Brest insoumise
et les associations

10 octobre 2025

12,5 millions. Près d’un Français sur 5 : c’est le nombre des bénévoles engagés dans le secteur associatif en France. 1 Français sur deux déclarait en 2021 avoir fait des dons aux associations. On le sait, le secteur associatif est une composante essentielle de notre tissu social et économique, en France, comme à Brest. Au niveau national, on dénombrait en 2018 1,3 millions d’associations actives, pour 113 milliards d’euros de revenus totaux, plus de 150 000 structures employeuses, et 1,905 million de salariés.

Mais derrière ces chiffres importants, il nous faut être vigilants : en effet, le secteur associatif national connaît aujourd’hui un véritable plan social silencieux, avec d’abord la fin des contrats aidés, puis le désengagement des pouvoirs publics notamment aux échelles régionales et départementales, et enfin avec la concurrence du privé lucratif sur de nombreux secteurs.

Rappelons aussi que l’aide de l’État au secteur associatif n’est que de 16 milliards contre 211 milliards au privé lucratif.

C’est pour toutes ces raisons que nous soutenons la journée de mobilisation du 11 octobre pour défendre le mouvement associatif.

Et ici, à Brest ?

On dénombre 3000 associations, employant plus de 7400 personnes, soit environ 12% des personnes en emploi sur notre ville (ce qui est légèrement supérieur à la moyenne française) : ainsi plus d’une personne sur 10 à Brest travaille pour le secteur associatif. Et parmi ces employés, près de 70% sont des femmes, ce qui justifie une attention particulière : on connaît le sort des secteurs très féminisés : temps partiels subis, salaires peu élevés, risques psycho-sociaux accrus. D’ailleurs, le travail salarié en association doit être vu dans sa réalité complexe : d’un côté des métiers fortement investis par des personnes qui y trouvent du sens et de l’épanouissement, mais également des salariés particulièrement exposés à la souffrance au travail en raison même de cet engagement particulier au service de leur public.

Et puis le secteur associatif ce n’est pas seulement les salariés ! À Brest, les habitantes et les habitants sont mobilisés dans 84000 participations bénévoles à l’échelle de la ville : au regard de nos quelques 139 000 habitants, c’est un engagement très fort !

Alors, certes, ces chiffres ne sont pas exceptionnels : on retrouve globalement les mêmes échelles de grandeur dans des villes de taille comparable pour le nombre d’associations ou l’engagement bénévole. Mais sans être extraordinaires, ils illustrent tout de même l’ampleur du réseau associatif sur notre ville. Brest est tissée par l’engagement de ses habitantes et de ses habitants.

........

CONSIGNE A: Renommez « biggest » en « largest » dans toutes les entrées de graphiques, puis recopiez-les sans autre modification et sans les images.
Le texte ci-dessus et les entrées n'ont aucun rapport entre eux.

[Données de compréhension de graphiques]
........

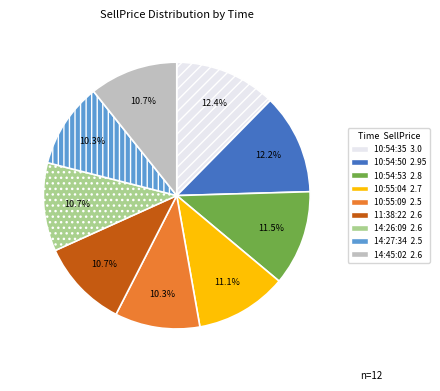

Which has a higher value, 10:54:35 or 10:55:09?

10:54:35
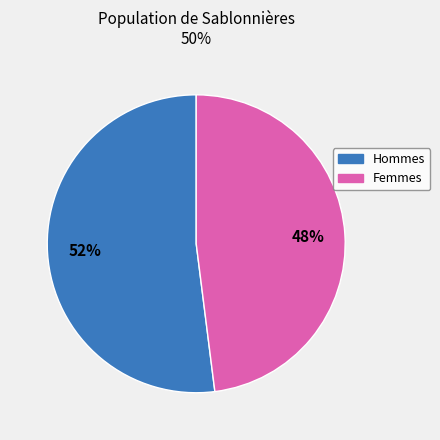

Which category has the biggest portion of the pie?

Hommes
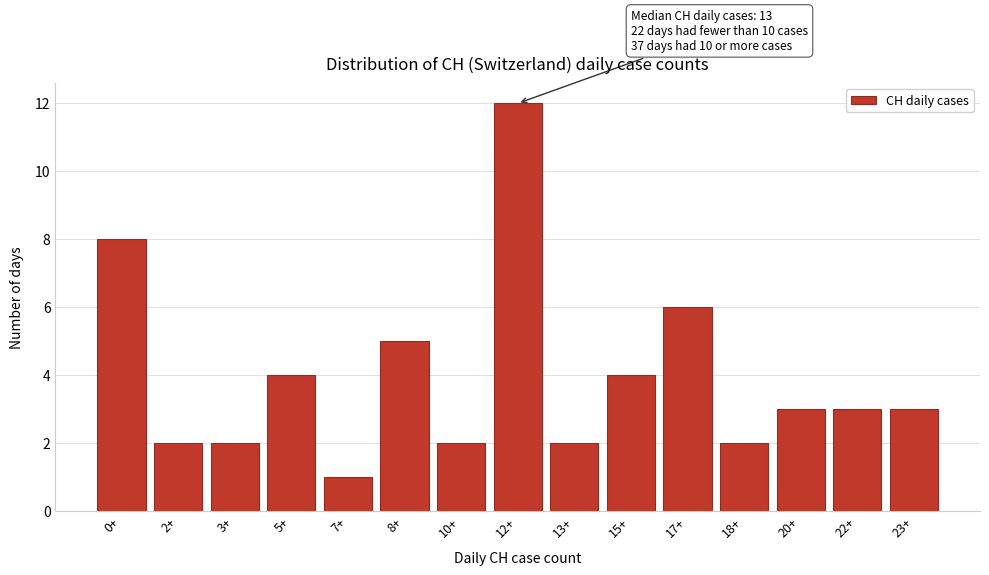

Reading left to right, what are all the values shown in this chart?

0+=8	2+=2	3+=2	5+=4	7+=1	8+=5	10+=2	12+=12	13+=2	15+=4	17+=6	18+=2	20+=3	22+=3	23+=3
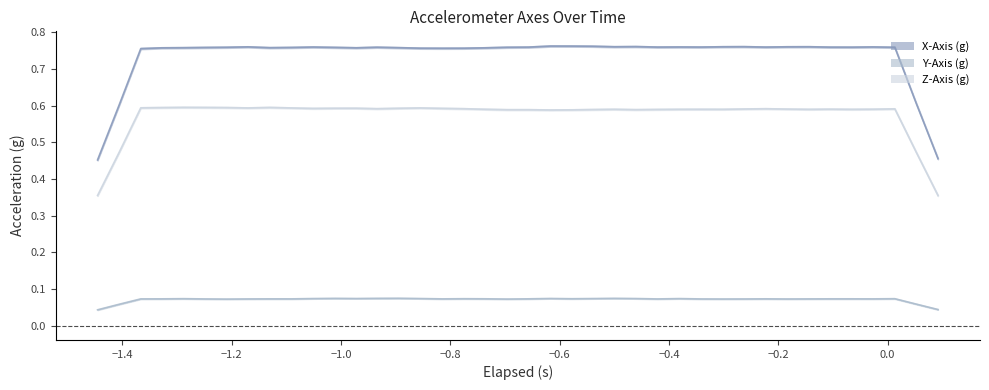

Rank the categories by Z-Axis (g) value from highest to lowest.

10, 4, 2, 13, 3, 7, 5, 15, 6, 38, 14, 9, 16, 8, 17, 22, 36, 39, 29, 33, 30, 32, 25, 0, 1, 26, 24, 31, 18, 37, 19, 28, 12, 35, 34, 27, 11, 20, 21, 23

........

CONSIGNE B: Poursuivez le texte sur les associations brestoises à partir de sa dernière phrase.

RÉSULTAT A:
Which has a higher value, 10:54:35 or 10:55:09?

10:54:35

Which category has the largest portion of the pie?

Hommes

Reading left to right, what are all the values shown in this chart?

0+=8	2+=2	3+=2	5+=4	7+=1	8+=5	10+=2	12+=12	13+=2	15+=4	17+=6	18+=2	20+=3	22+=3	23+=3

Rank the categories by Z-Axis (g) value from highest to lowest.

10, 4, 2, 13, 3, 7, 5, 15, 6, 38, 14, 9, 16, 8, 17, 22, 36, 39, 29, 33, 30, 32, 25, 0, 1, 26, 24, 31, 18, 37, 19, 28, 12, 35, 34, 27, 11, 20, 21, 23

RÉSULTAT B:
On pourrait s’arrêter là et se dire que la mairie socialiste a fait du bon travail puisque le secteur associatif est si vivant et dynamique ! Pourtant, derrière ces chiffres, le constat c’est que, comme ailleurs, le secteur associatif souffre aujourd’hui aussi à Brest : galère pour trouver des locaux adaptés, manque de visibilité à moyen terme pour prévoir des actions, angoisse devant les budgets à boucler et les recherches désespérées d’appels à projet pour financer des actions essentielles, épuisement des salariés et des bénévoles…

Le tableau est plutôt morose pour qui s’intéresse à l’état réel du secteur associatif sur Brest : c’est ce que rappellent les collectifs d’associations, et les syndicats de salariés. Ainsi, on verra bientôt le Théâtre du Grain mettre en scène ces difficultés et la parole des salariés dans une pièce de théâtre politique et populaire au Vauban le 05 novembre prochain.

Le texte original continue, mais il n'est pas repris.